The bottom-right value dp[2][6] = 28, matching C(8,2) exactly. The 1D approach would track dp = [1,1,1,1,1,1,1] then update to [1,2,3,4,5,6,7] for row 1, then to [1,3,6,10,15,21,28] for row 2, with the final answer dp[6] = 28. All three approaches converge on the same result.
- 1Math: C(m+n-2, m-1) = C(3+7-2, 3-1) = C(8, 2) = (8*7)/(2*1) = 28
- 22D DP row 0 (base row): [1, 1, 1, 1, 1, 1, 1]
- 32D DP row 1: [1, 2, 3, 4, 5, 6, 7] — each cell is sum of cell above + cell to left
- 42D DP row 2: [1, 3, 6, 10, 15, 21, 28] — dp[2][6] = 28 is the answer
- 51D DP trace: [1,1,1,1,1,1,1] → [1,2,3,4,5,6,7] → [1,3,6,10,15,21,28]
- 6All three approaches: answer = 28
Code Walkthrough — Python and Java
Python 2D DP: initialize dp = [[1]*n for _ in range(m)], then for i in range(1, m): for j in range(1, n): dp[i][j] = dp[i-1][j] + dp[i][j-1]; return dp[m-1][n-1]. Python 1D DP: dp = [1]*n, then for _ in range(m-1): for j in range(1, n): dp[j] += dp[j-1]; return dp[n-1]. Python math: import math; return math.comb(m+n-2, m-1) — the entire solution in one line using Python 3.8+ built-in.

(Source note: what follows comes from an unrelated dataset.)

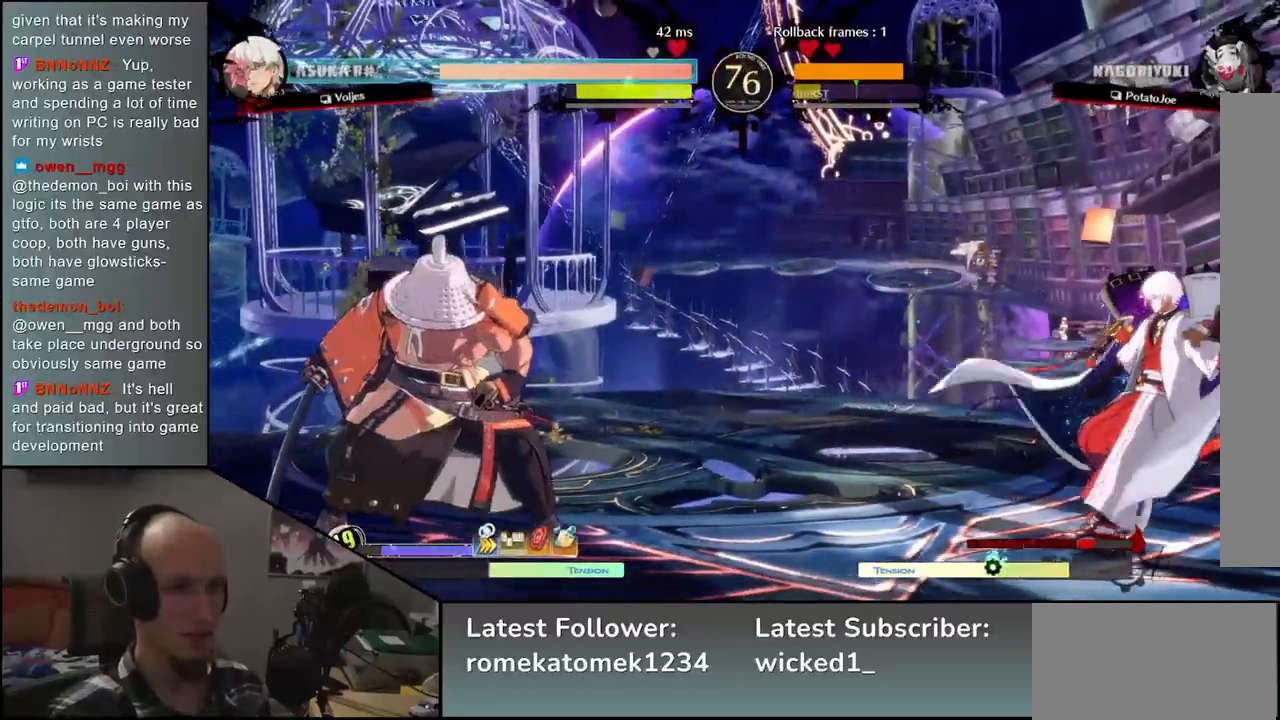
{"buttons": [], "left_stick": "left", "events": [[167, "left_stick", "left"]]}
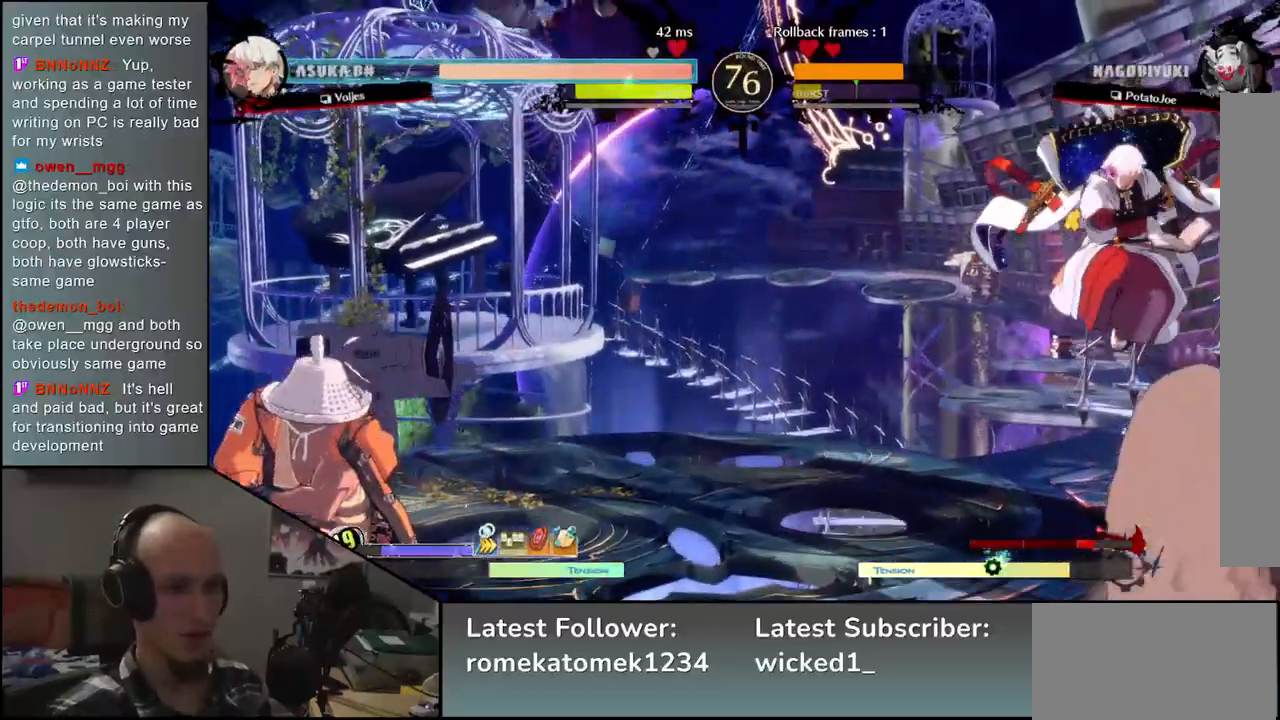
{"buttons": [], "left_stick": "left", "events": [[100, "left_stick", "down"], [150, "left_stick", "right"], [250, "left_stick", "up"], [300, "left_stick", "left"]]}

Java 2D DP: int[][] dp = new int[m][n]; fill first row and column with 1; nested loops for the remaining cells. Java 1D DP: int[] dp = new int[n]; Arrays.fill(dp, 1); outer loop m-1 times, inner loop j from 1 to n-1 with dp[j] += dp[j-1]; return dp[n-1]. Java math: use long arithmetic, iterate k from 0 to min(m,n)-2, multiplying and dividing to compute C(m+n-2, min(m-1,n-1)).

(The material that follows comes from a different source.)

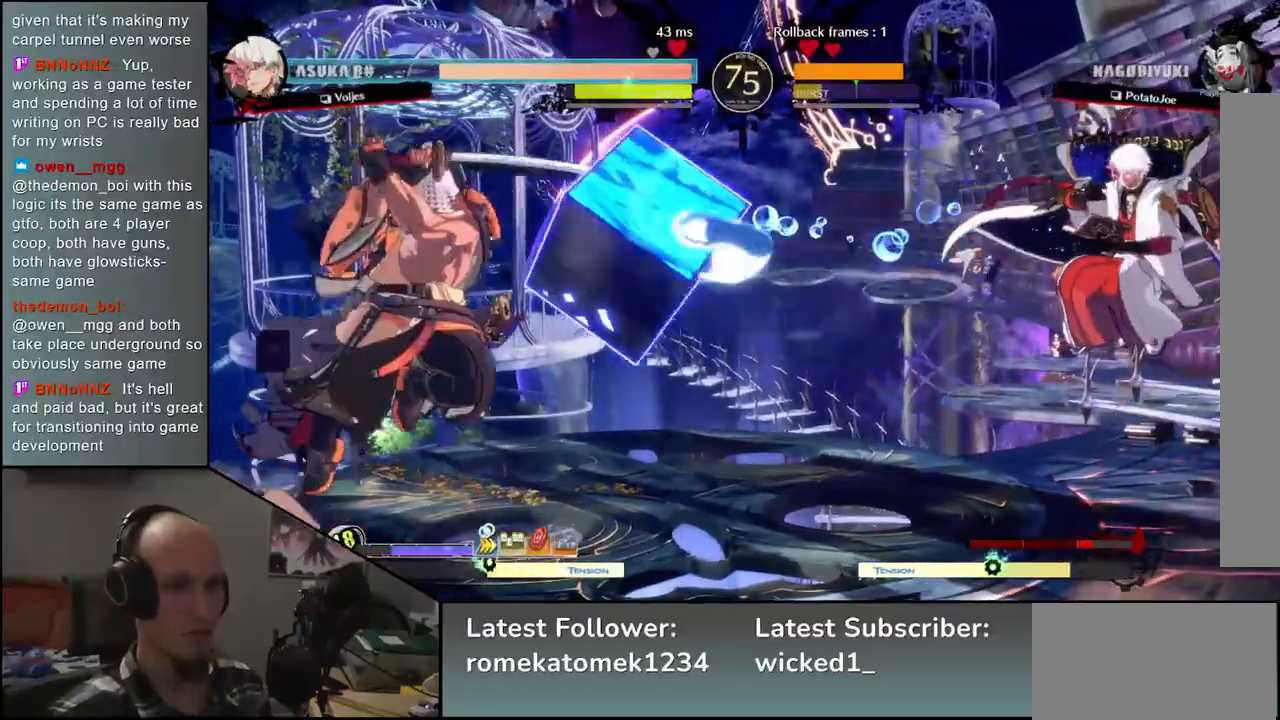
{"buttons": [], "left_stick": "left", "events": []}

All three Python versions are concise; the math version is a one-liner. Java requires more care, especially for the math version — computing C(n,k) iteratively as a running product, using long to prevent overflow, and choosing k = min(m-1, n-1) to minimize the number of multiplications. For the given constraints (m,n <= 100), even int arithmetic is safe, but using long is a good defensive habit.
Java Math Approach: Compute C(m+n-2, min(m,n)-1) Iteratively to Avoid Overflow
For the math approach in Java, compute C(m+n-2, min(m,n)-1) iteratively by multiplying and dividing alternately: result = result * (n - i) / (i + 1) for i from 0 to k-1. Do NOT compute factorial directly — factorial(100) overflows every integer type. The iterative multiply-then-divide approach keeps intermediate values small and guarantees exact integer results when done in the right order.